Author(s): Gordon B. Batson and Alber G. Youssef

Publication: Special Publication

Volume: 142


Appears on pages(s): 141-166

Keywords: beams (supports); compressive strength; limit state design; fiber reinforced concretes; plasticity; reinforcing steels; research; shear properties; stirrups; structural design; tensile strength; Materials Research

Date: 1/1/1994

The effectiveness of steel fibers as shear reinforcement to replace and/or augment conventional stirrups in concrete beams with flexural reinforcement has been demonstrated by Batson, et al. (1972), J. Craig (1984), and other researchers. The current thinking within ACI Committee 544 is to adjust the limiting values of the empirical equations for shear design in ACI 318. However, a rational basis for the design or analysis of steel fibers as shear reinforcement has not been developed.

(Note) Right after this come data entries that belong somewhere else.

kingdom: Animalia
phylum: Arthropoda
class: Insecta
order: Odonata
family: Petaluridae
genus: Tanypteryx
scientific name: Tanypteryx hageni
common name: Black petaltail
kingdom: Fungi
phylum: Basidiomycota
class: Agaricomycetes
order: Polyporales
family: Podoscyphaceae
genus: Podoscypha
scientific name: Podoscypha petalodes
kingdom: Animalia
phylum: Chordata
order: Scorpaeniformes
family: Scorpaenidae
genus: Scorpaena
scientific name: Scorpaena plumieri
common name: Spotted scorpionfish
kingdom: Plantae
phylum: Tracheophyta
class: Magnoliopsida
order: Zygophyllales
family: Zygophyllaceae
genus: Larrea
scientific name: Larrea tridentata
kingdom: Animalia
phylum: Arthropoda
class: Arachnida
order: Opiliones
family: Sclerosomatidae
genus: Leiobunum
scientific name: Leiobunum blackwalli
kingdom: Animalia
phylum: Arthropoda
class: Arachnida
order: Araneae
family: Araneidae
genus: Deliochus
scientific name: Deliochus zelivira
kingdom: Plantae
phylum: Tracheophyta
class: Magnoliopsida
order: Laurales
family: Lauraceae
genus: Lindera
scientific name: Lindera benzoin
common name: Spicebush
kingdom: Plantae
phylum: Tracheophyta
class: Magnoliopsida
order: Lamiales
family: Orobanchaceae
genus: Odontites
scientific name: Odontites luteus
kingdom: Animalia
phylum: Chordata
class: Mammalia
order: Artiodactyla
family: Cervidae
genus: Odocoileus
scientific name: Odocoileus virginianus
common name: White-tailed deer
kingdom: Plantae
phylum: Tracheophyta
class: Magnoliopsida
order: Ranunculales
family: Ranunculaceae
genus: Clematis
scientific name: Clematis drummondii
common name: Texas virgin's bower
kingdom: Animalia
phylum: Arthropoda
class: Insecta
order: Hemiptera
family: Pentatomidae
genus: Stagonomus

Possible approaches can be based on the plasticity of concrete, Chen (1978) and Nielsen (1984); and limit state analysis and the modified compression field theory, Marti (1986) and Collins (1984). Test data for flexural reinforced concrete beams using steel fibers as the shear reinforcement match the lower bound solution for the shear strength as a function of the shear span-depth ratio, based on limit states analysis of concrete by Nielsen and Braestrup (1978) and Kemp and Al-Safi (1981). The test data agree well with the theoretical predicted strength, assuming the steel fiber concrete is rigid-plastic with a modified Coulomb failure criterion for the yield condition, no tensile strength, and the compressive strength is the effective compressive strength. The plasticity assumption for steel fiber reinforced concrete is supported by research reported on its torsional strength by Narayanan et al. (1979 and 1983), in which the torsional strength was best predicted by the Nadai's "sand heap" plastic model for a variety of steel fiber volumes in the concrete. The random distribution of the steel fibers at relatively close spacing provides a very ductile mode of failure that is in good agreement with strength theories based on plasticity theory and limit states. The initial test results suggest that a rational design procedure for the shear strength of steel fiber concrete can be based on a modified compression field theory that will be accepted by design engineers. This paper briefly reviews the current thinking on shear design of beams using steel fibers as the shear reinforcement, plastic material response of steel fiber concrete, and test data that agrees with the plasticity properties and limit theorems proposed by Nielsen and Braestrup and by Kemp and Al-Safi for reinforced and prestressed concrete beams without shear reinforcement.